É isso que a reforma almeja. Outro aspecto menos discutido é a injustiça flagrante de quem se aposenta no Brasil. A verdadeira elite dos aposentados, tanto em termos de idade, quanto de valor recebido, são os 310 mil funcionários públicos inativos que representam aproximadamente 15% do total dos gastos da previdência. Já a metade dos aposentados, ou seja, 15 milhões de pessoas recebem 13% do total de gastos com benefícios previdenciários.

E não é só isso. A renda média do aposentado militar é 8 vezes maior que a média nacional e do funcionário público aposentado civil e 7 vezes maior que a média do sistema. A injustiça maior ocorre nas pensões, que absorvem hoje 25% do total das despesas da previdência, é vitalícia e muitas vezes imediata, aplicável a casamentos muitas vezes de conveniência da pessoa idosa com uma jovem (ou vice-versa). Isso criou a indústria da pensão no Brasil, onde um jovem garante renda vitalícia ao estabelecer relacionamento estável com um ou uma aposentado(a). Também nas pensões, as grandes distorções ocorrem no funcionalismo público.

É necessário parar de drenar recursos do Erário a pessoas perfeitamente aptas a trabalhar e a usar um instrumento que deveria ser distribuidor de renda e não concentrador de renda. Sob pena de termos o mesmo destino da Grécia ou do Rio de Janeiro, onde não há mais recursos para pagar aposentados e não se paga; ou se atrasa; ou paga-se menos.

A outra opção é reformar a previdência, aumentando contribuições de quem pode pagar mais, funcionários públicos, militares e civis, ativos e aposentados, evitando que o peso da redução recaia nas costas tão somente dos mais pobres e desprotegidos. É necessário aumentar a idade mínima e o tempo de contribuição, reduzir as fraudes, aumentar a contribuição dos funcionários e rever profundamente as regras de pensão.

O gasto total da Previdência é de R$ 450 bilhões / ano. Somando Estados e Municípios chega-se acima de R$ 700 bilhões em 20 anos, a proporção de idosos acima de 65 anos vai dobrar, passando de 15% para 30% da população total.
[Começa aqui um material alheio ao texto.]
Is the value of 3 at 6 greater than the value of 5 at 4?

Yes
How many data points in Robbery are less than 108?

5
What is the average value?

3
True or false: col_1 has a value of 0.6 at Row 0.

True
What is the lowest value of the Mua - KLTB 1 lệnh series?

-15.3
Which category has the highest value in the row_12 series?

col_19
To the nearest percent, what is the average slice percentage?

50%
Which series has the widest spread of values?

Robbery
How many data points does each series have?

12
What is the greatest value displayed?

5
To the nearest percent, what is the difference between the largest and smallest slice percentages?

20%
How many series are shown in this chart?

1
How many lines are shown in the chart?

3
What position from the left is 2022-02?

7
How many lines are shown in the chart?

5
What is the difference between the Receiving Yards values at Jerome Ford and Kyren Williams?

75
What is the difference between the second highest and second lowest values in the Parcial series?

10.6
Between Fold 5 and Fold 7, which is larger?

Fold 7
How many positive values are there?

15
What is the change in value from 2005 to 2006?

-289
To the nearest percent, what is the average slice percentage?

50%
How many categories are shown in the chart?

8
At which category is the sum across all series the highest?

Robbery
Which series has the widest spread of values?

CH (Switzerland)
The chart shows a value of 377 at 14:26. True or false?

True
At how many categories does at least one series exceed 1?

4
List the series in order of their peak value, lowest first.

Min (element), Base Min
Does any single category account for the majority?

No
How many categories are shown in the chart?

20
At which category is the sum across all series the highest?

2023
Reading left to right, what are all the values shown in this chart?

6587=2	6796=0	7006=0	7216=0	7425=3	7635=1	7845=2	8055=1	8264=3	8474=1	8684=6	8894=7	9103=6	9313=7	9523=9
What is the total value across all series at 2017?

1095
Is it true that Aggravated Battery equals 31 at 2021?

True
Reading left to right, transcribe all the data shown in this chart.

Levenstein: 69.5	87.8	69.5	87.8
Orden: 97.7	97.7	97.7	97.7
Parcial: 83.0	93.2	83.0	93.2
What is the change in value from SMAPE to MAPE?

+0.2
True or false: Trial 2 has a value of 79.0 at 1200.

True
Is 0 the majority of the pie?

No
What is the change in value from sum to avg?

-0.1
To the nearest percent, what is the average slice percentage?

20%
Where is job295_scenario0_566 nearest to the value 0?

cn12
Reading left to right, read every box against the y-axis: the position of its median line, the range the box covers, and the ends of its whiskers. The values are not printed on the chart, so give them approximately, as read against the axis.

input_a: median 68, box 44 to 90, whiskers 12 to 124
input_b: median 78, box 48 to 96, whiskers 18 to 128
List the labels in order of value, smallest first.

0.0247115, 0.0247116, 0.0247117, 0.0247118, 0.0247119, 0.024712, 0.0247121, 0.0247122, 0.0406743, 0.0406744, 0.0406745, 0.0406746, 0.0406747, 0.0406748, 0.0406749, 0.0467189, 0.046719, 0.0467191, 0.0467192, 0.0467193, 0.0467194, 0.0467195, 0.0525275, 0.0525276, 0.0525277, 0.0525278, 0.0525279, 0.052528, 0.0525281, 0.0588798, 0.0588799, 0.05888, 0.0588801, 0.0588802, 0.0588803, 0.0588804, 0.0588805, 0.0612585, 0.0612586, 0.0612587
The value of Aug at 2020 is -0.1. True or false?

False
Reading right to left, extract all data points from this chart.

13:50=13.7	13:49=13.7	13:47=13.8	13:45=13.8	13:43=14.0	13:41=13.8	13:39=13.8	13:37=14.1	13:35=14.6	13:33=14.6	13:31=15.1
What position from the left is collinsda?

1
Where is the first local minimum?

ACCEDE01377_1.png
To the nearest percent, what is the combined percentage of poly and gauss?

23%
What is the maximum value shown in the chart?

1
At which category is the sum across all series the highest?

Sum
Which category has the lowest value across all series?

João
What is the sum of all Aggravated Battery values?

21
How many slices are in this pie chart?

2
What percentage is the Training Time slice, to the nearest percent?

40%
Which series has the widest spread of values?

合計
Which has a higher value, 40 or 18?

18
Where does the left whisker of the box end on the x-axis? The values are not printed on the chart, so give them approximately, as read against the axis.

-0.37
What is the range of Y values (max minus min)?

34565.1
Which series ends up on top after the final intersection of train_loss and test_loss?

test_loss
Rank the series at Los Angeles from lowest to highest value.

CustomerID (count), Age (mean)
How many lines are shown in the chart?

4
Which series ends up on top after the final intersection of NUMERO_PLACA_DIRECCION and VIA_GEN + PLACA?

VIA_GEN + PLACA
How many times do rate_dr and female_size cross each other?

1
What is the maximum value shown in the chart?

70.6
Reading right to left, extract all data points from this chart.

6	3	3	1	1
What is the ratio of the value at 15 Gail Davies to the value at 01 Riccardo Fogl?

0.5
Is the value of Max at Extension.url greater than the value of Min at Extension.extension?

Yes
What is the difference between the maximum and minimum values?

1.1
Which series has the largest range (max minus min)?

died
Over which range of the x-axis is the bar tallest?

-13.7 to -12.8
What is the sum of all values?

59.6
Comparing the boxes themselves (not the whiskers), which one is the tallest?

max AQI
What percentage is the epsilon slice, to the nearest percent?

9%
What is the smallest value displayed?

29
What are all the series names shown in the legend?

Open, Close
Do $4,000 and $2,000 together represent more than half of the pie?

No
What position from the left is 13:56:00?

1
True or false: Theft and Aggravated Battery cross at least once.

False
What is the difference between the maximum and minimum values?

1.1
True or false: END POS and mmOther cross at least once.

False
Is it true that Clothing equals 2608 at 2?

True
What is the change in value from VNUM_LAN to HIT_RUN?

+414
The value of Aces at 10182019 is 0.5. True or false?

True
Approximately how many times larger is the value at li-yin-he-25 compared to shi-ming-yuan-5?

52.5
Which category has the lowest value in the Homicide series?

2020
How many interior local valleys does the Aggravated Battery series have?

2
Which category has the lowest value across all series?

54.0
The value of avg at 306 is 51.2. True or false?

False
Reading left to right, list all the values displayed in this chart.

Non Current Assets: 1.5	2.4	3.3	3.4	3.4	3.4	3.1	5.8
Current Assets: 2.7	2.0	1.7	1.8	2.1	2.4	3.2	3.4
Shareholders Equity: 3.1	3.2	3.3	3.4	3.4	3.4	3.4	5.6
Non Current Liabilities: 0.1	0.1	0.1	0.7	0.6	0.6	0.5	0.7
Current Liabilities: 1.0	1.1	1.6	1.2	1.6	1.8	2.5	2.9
A proporção de população ativa para aposentados vai pular de 8 por 1 para 4 por 1. Não precisa de muita matemática para provar que a dinâmica atual é insustentável.

O PIB brasileiro em 2016 atingiu, em valores correntes, R$ 6,2 trilhões, ou seja, gastamos 12% de nossa renda total em população inativa, quase 40% de todo o gasto governamental primário (excluindo juros). Só para efeito de comparação, a média da OCDE (maioria constituída de países ricos) é 8%, variando de 1,5% para México e 14% para Portugal. Nosso número é dos maiores em países em desenvolvimento, lembrando que na América Latina, Chile, México e Peru operam um sistema de acumulação e não pay-as-you go** como no Brasil.

Essa proporção do PIB no Brasil tende a continuar crescendo se nada for feito, tornando o pagamento dos direitos em 10 anos uma inviabilidade contábil. Não é uma questão ideológica, mas aritmética pura e simplesmente. Se o futuro da presidência é incerto, o da previdência é certíssimo. Sem reforma, a bancarrota é o único caminho.

 

(*) Pejotização: Refere-se à contratação de serviços pessoais, exercidos por pessoas físicas, de modo subordinado, não eventual e oneroso, na tentativa de disfarçar eventuais relações de emprego.

(**) Pay as you go : Regime de financiamento de seguridade em que não há formação de reservas.

 

Roberto Nemr é Consultor Sênior da Macrosector Consultores.